[Task details]: Please reproduce the entries exactly, skipping each picture.

── Supplied records ──

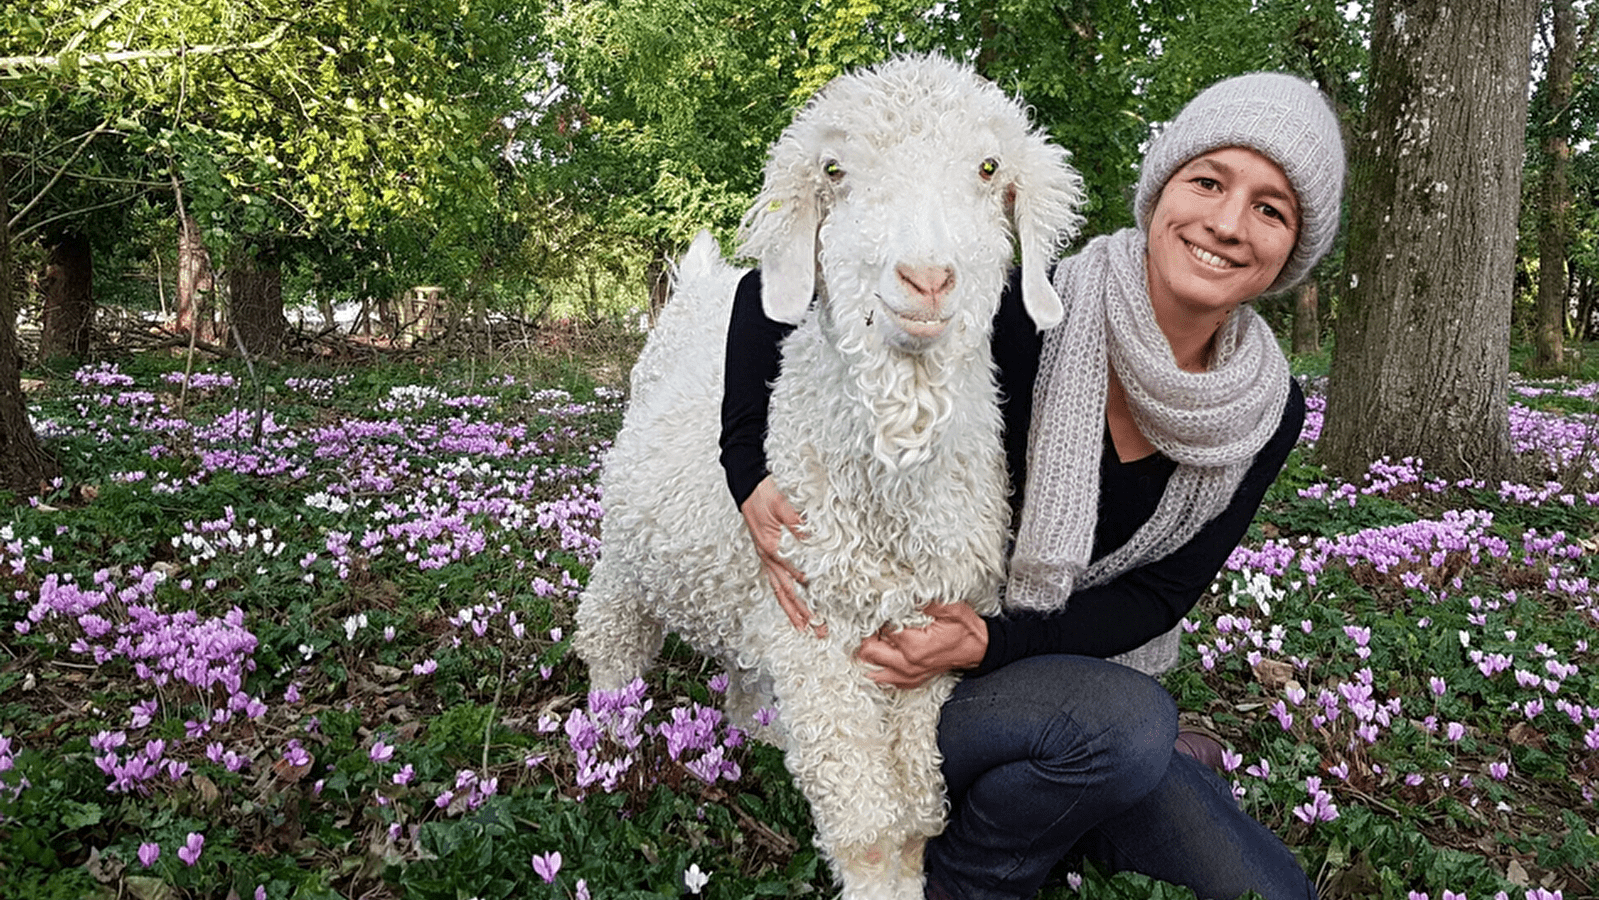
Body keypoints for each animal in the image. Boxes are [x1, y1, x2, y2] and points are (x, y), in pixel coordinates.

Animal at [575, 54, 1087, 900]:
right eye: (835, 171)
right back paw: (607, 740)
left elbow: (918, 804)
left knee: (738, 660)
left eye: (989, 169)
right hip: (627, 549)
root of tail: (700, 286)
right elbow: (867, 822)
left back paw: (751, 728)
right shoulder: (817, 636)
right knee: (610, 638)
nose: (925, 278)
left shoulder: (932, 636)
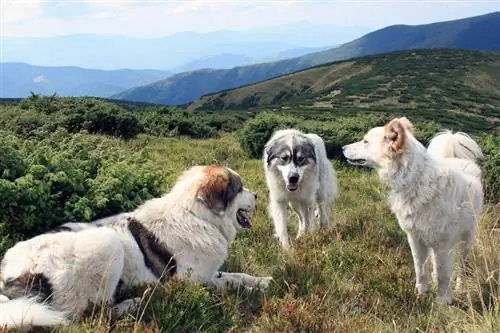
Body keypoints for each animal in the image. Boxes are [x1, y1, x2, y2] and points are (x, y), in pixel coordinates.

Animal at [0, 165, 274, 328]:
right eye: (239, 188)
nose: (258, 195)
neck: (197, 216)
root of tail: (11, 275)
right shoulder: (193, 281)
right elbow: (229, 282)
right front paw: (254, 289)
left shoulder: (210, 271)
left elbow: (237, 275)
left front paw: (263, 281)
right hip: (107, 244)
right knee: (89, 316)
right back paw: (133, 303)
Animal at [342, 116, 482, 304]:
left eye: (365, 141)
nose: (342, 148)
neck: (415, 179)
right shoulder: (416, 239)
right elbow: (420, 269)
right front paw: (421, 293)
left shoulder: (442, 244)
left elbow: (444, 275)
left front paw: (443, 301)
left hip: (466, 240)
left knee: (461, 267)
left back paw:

───

[Exercise answer]:
Body keypoints for each animal in the image. Boxes are [x1, y1, x2, y2] and points are (x, y), in pixel coordinates.

Animal at [575, 54, 1087, 900]:
right eye: (835, 171)
right back paw: (607, 740)
left elbow: (918, 804)
left knee: (738, 660)
left eye: (989, 169)
right hip: (627, 549)
root of tail: (700, 286)
right elbow: (867, 822)
left back paw: (751, 728)
right shoulder: (817, 636)
right knee: (610, 638)
nose: (925, 278)
left shoulder: (932, 636)
Body keypoints for each animal in the image. Boxes are [x1, y1, x2, y2] and points are (x, y), in pixel coordinates.

Animal at [0, 165, 274, 328]:
right eye: (239, 188)
nose: (258, 195)
neck: (197, 216)
root of tail: (11, 275)
right shoulder: (193, 281)
right elbow: (229, 282)
right front paw: (254, 289)
left shoulder: (210, 271)
left elbow: (237, 275)
left front paw: (263, 281)
right hip: (107, 244)
right knee: (89, 316)
right back paw: (133, 303)
Animal at [342, 116, 482, 304]:
left eye: (365, 141)
nose: (342, 148)
neck: (415, 179)
right shoulder: (416, 239)
right elbow: (420, 269)
right front paw: (421, 293)
left shoulder: (442, 244)
left elbow: (444, 275)
left front paw: (443, 301)
left hip: (466, 240)
left knee: (461, 267)
left back paw:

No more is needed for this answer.